Elle présente aussi, selon une approche thématique , les différentes formes d'expression de la Collaboration qu'elle soit d'ordre politique, administratif, économique, militaire, idéologique ou culturel et aussi toutes ses nuances, avec en filigrane cette question obsédante : quelle a été l'attitude des Français et leur degré d'implication , depuis l'engagement absolu aux côtés de l'occupant jusqu'à l'accommodation plus ou moins franche aux circonstances ?

Les documents présentés

De par la richesse de leurs fonds, les Archives nationales présentent de nombreux documents dans le cadre de cette exposition tirés tant de fonds d’origine publique (archives du ministère de la Justice, de la Haute Cour de justice, de la cour de justice du département de la Seine et de ses chambres civiques, de la Cour de sûreté de l’État, de la section spéciale de la cour d’appel de Paris, du ministère de l’Intérieur, du Commissariat général aux questions juives, de la Délégation générale aux relations économiques franco-allemandes, de la Propaganda-Abteilung Frankreich, du Comité d’histoire de la Seconde Guerre mondiale), que d’origine privée (collection particulière de photographies relatives à Philippe Pétain, fonds Fernand de Brinon, fonds Le Petit Parisien).

(© archives nationales)

Parmi ceux-ci figurent un certain nombre de documents inédits encore non librement communicables dont le ministère de la Justice a accordé spécifiquement, dans le cadre de cette exposition et de la publication qui l’accompagne, l’ouverture par anticipation.

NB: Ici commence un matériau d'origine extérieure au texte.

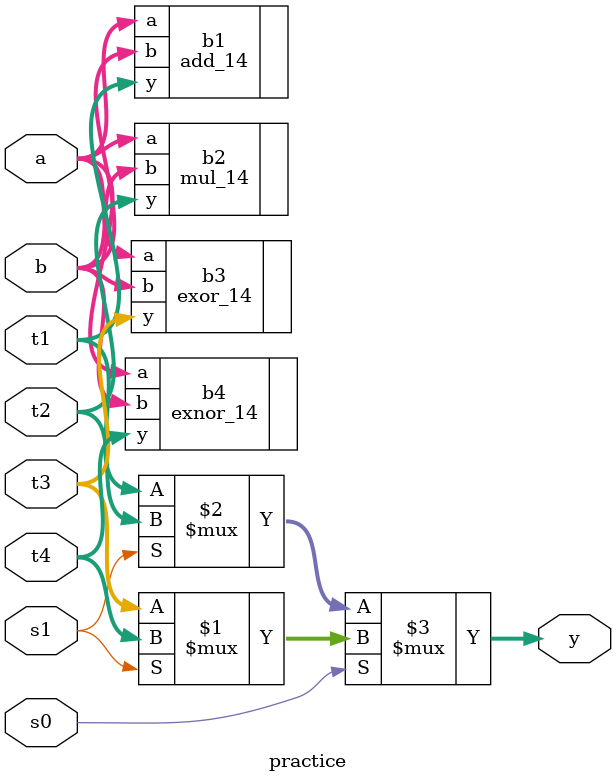
<source format=v>
`timescale 1ns / 1ps
module practice(
a,b,y,t1,t2,t3,t4,s0,s1
    );
   input [3:0]a;
   input [3:0]b;
   input s0,s1;
   input wire [3:0]t1;
   input wire [3:0]t2;
   input wire [3:0]t3;
   input wire [3:0]t4;
   output[3:0]y;
   
add_14 b1(.a(a),.b(b),.y(t1));
mul_14 b2(.a(a),.b(b),.y(t2));
exor_14 b3(.a(a),.b(b),.y(t3));
exnor_14 b4(.a(a),.b(b),.y(t4));

assign y =s0 ?(s1?(t4) :(t3)):(s1?(t2) : (t1));

 endmodule
</source>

Des prêts de nombreuses institutions patrimoniales françaises et étrangères viennent par ailleurs enrichir cette première sélection.

Enfin sont aussi présentés des archives et objets provenant de collections privées exposés pour la première fois.

Les sources originales allient la variété des supports (documents d’archives, journaux, brochures, affiches, images fixes et animées, archives sonores et objets) aux reproductions, dans une préoccupation à la fois didactique et pédagogique.

 

 

 

Focus sur une collection

Le séquestre des biens de Philippe Pétain

 

Constitution et premiers projets (1944-1949)

Le 20 août 1944, peu après le départ de Philippe Pétain pour Sigmaringen et alors qu’il n’est pas encore condamné à la confiscation de ses biens (15 août 1945), les premières mesures confiscatoires sont prises sur ordre du secrétariat général du Gouvernement provisoire de la République. Provenant de l’hôtel du Parc et du château de Charmeil, sa résidence d’été, les objets sont répartis en deux inventaires : les biens personnels et les cadeaux officiels. Deux cent cinquante caisses sont déposées par l’administration des domaines au Mobilier Natio­nal en janvier 1945. L’appartement personnel de l’ancien chef de l’Etat français est l’objet d’un autre inventaire notarié. Le 10 décembre 1946, 20 des 30 lots du séquestre constitués à partir des biens de l’appartement sont vendus anonymement en salle des ventes.

Entre errance et traitement (1949-2014)

En juillet 1949, le séquestre Pétain est transféré dans un bâtiment lui-même sous séquestre puis, en 1950, dans la cave du siège de la direction des domaines au 2 rue de la Banque. Il y reste douze ans mais son encombrement est tel qu’il faut trouver un autre lieu. En 1962, il se retrouve dans un autre immeuble de la même rue mais n’y reste que trois ans. En 1965, pour la quatrième fois en moins de quinze ans, l’encombrant séquestre rejoint le deuxième sous-sol du 15 rue Scribe, siège du service central des ventes mobilières. Le bâtiment devant être aliéné, la question du séquestre Pétain resurgit en 2003. Le 1er juillet 2004, sous couvert de la Direc­tion de la mémoire du patrimoine et des archives, le Service historique de la défense collecte 52 caisses de livres et d’archives dont une partie est ensuite rétrocédée en 2007 aux Archives nationales. Le musée de l’Armée en reçoit 52 autres qui ne lui sont toutefois ni affectées ni même déposées à proprement parler.